In some cases, the performance, efficiency, and reliability gains from caching and consolidation make sense.

But, I’ve seen enough poor architectural decisions and lack of architectural oversight result in use of various log streaming, cloud messenging, app monitoring, object DBs, etc., all discounting the request overhead in time and traffic, points of failure, and overall complexity for some false sense of scalability enough to where things that seemed cool ten years ago make me physically sick now.

What are some questions to use to help determine whether Kafka/RedPanda actually make sense to use, without having to first baseline, then implement, then compare request time, reliability, and data freshness to gauge whether it was worth it?

BTW- I think there are valid cases for using it and appreciate all of the work!




Absolutely.

If you use transactions, we don't support it yet.

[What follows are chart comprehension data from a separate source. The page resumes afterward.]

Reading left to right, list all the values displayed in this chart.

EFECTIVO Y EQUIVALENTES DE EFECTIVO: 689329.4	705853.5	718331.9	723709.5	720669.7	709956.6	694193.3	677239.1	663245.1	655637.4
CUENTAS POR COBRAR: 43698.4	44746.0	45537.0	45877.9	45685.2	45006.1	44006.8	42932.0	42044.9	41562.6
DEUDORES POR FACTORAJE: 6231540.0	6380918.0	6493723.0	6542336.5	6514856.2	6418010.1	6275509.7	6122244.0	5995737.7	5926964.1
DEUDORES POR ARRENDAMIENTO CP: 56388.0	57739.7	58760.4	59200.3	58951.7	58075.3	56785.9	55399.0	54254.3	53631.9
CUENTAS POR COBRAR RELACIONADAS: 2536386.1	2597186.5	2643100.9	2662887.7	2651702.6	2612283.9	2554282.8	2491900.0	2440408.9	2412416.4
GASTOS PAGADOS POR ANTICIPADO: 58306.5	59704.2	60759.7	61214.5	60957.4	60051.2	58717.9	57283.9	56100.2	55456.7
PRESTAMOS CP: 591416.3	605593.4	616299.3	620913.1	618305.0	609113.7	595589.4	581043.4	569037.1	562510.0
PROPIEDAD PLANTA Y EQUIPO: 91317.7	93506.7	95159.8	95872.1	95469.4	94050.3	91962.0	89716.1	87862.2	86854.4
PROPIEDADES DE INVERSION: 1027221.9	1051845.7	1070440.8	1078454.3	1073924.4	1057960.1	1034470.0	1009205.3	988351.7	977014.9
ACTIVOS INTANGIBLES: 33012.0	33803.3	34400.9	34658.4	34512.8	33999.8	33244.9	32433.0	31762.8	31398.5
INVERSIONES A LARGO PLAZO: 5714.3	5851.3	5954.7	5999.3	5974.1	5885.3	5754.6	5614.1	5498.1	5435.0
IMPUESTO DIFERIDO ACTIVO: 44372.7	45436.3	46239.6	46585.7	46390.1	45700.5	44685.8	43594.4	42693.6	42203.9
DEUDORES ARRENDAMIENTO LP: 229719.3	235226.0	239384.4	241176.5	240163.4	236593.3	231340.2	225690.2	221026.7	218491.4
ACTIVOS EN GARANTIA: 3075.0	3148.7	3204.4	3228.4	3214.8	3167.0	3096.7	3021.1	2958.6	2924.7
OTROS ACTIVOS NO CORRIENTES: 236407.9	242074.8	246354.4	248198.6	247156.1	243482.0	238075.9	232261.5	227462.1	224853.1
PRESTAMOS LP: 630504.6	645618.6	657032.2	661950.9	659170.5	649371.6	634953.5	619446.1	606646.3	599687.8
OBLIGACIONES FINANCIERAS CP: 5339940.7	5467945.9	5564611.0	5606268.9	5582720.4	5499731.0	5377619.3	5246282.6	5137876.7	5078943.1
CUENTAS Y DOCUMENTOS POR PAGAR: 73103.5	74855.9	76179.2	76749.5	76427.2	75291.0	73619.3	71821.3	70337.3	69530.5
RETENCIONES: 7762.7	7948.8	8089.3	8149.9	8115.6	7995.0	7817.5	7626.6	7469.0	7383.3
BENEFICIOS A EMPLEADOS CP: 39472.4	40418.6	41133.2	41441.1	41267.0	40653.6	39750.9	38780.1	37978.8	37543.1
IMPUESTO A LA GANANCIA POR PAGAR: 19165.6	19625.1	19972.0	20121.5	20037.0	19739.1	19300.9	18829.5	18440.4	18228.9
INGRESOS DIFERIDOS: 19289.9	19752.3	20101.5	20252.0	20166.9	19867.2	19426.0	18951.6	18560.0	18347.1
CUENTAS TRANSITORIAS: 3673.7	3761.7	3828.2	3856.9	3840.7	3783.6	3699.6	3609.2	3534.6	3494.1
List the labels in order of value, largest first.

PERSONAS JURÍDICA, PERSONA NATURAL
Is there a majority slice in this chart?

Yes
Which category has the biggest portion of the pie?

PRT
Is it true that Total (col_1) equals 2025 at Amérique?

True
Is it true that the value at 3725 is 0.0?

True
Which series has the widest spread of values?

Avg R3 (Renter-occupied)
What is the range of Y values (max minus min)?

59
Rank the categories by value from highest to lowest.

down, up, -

We are in active development here.

Notice that folks love speed but the operational simplicity of having one binary/fault domain makes a lot of our enterprise users use the tech.

Last is if you like the product direction which is to my knowledge fundamentally different from the other engines out there. WASM in particular solves around 60% of all streaming work we see in the wild. It is effectively good at one shot transformations (gdpr, simple enriching, simple connection to downstream system like elastic, etc) as well as tiered storage.

Think the idea was to build something as easy as nginx - apt-get install redpanda and et voila

I hope to continue to focus on the developer experience.